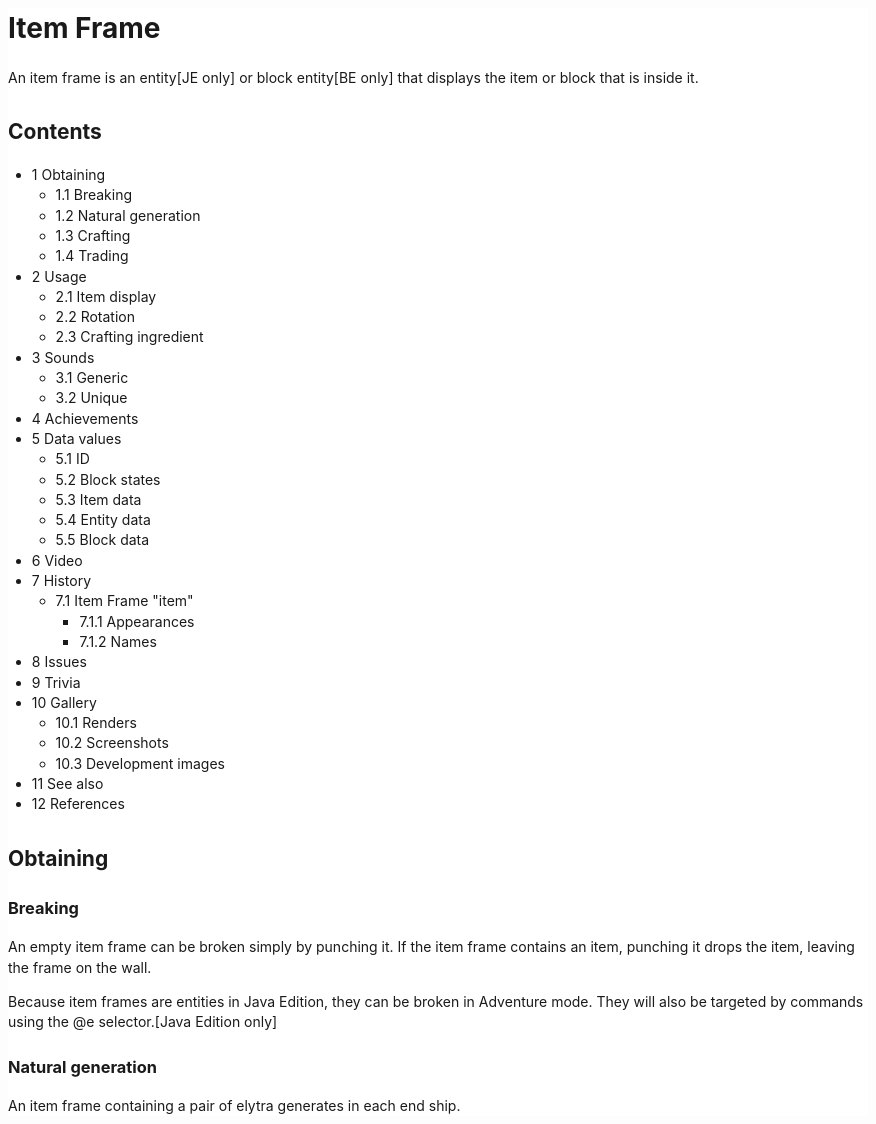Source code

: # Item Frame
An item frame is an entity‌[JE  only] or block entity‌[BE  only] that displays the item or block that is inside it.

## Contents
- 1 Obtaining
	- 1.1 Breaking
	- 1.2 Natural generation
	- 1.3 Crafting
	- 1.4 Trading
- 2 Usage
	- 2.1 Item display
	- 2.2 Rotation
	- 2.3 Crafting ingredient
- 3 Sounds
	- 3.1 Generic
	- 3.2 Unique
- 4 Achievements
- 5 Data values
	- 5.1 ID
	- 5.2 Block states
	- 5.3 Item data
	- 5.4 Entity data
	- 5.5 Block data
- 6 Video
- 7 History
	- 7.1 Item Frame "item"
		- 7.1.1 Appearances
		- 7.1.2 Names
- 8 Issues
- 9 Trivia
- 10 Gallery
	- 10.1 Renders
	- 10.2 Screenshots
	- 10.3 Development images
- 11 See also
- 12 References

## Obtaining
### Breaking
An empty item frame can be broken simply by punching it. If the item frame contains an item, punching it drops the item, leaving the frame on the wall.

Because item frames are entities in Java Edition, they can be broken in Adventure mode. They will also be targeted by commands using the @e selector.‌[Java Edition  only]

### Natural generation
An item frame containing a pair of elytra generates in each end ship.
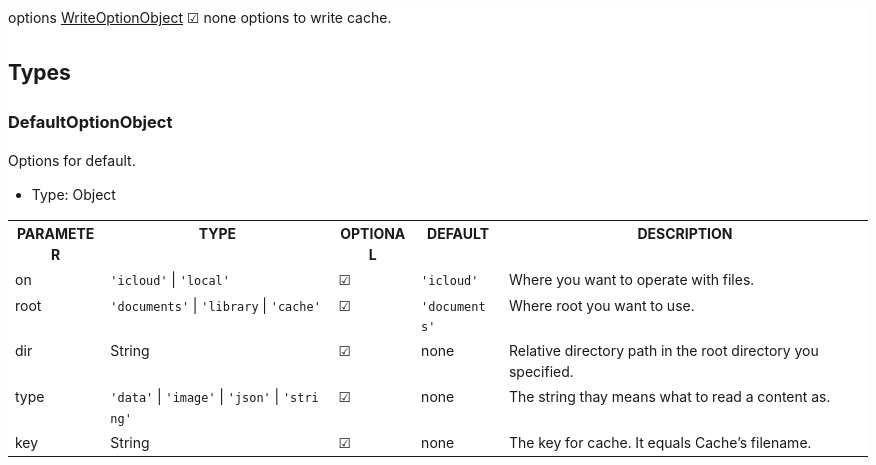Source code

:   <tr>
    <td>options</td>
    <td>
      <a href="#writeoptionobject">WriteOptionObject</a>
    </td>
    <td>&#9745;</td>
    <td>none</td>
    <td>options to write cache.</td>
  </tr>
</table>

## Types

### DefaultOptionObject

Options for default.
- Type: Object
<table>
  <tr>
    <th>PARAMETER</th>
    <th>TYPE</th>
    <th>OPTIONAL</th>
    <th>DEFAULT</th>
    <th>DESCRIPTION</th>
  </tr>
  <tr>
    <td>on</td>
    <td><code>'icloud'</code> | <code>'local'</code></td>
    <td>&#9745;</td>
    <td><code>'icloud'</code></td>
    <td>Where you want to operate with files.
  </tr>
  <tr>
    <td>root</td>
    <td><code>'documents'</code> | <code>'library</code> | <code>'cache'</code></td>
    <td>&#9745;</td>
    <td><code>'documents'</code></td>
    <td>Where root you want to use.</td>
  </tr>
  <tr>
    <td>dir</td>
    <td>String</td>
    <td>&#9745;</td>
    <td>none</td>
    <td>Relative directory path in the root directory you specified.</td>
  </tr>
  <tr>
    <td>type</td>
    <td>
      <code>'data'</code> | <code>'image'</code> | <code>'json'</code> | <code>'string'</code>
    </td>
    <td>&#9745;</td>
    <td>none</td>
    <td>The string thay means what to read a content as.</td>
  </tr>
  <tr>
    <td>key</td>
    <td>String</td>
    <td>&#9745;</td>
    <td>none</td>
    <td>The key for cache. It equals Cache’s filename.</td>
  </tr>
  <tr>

▬▬▬

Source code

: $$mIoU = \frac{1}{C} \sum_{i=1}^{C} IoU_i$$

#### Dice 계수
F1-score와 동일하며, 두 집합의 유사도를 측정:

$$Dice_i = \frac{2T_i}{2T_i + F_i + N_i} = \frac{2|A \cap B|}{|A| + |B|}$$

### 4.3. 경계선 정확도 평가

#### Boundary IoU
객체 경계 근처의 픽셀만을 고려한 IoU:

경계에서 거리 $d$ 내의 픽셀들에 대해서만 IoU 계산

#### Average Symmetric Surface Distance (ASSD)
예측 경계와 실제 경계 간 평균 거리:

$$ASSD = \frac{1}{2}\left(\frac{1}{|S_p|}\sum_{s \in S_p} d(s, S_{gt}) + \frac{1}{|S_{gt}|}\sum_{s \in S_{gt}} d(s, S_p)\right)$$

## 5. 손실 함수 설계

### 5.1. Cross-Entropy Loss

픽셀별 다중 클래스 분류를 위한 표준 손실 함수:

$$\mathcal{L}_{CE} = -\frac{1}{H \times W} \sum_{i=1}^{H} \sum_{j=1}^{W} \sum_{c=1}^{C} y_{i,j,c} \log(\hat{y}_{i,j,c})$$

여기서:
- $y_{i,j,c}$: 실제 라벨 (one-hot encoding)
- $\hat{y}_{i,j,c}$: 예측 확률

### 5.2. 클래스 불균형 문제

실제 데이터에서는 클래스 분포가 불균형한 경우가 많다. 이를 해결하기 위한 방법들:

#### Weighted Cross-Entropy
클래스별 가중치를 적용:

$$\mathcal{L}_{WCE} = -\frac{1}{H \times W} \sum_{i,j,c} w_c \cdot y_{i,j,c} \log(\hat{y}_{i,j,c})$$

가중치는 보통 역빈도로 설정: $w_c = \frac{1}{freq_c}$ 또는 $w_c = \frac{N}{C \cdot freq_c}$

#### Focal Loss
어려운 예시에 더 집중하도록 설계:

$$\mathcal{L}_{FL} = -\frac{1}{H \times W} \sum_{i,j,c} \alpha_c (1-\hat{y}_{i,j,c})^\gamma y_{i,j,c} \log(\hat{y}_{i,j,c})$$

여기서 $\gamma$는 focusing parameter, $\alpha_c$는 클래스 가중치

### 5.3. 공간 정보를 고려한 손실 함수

▬▬▬

Since only part of the listing is wanted, copy exactly the lines from the one holding "- 5.5 Block data" to the one holding "### Breaking", both included.

	- 5.5 Block data
- 6 Video
- 7 History
	- 7.1 Item Frame "item"
		- 7.1.1 Appearances
		- 7.1.2 Names
- 8 Issues
- 9 Trivia
- 10 Gallery
	- 10.1 Renders
	- 10.2 Screenshots
	- 10.3 Development images
- 11 See also
- 12 References

## Obtaining
### Breaking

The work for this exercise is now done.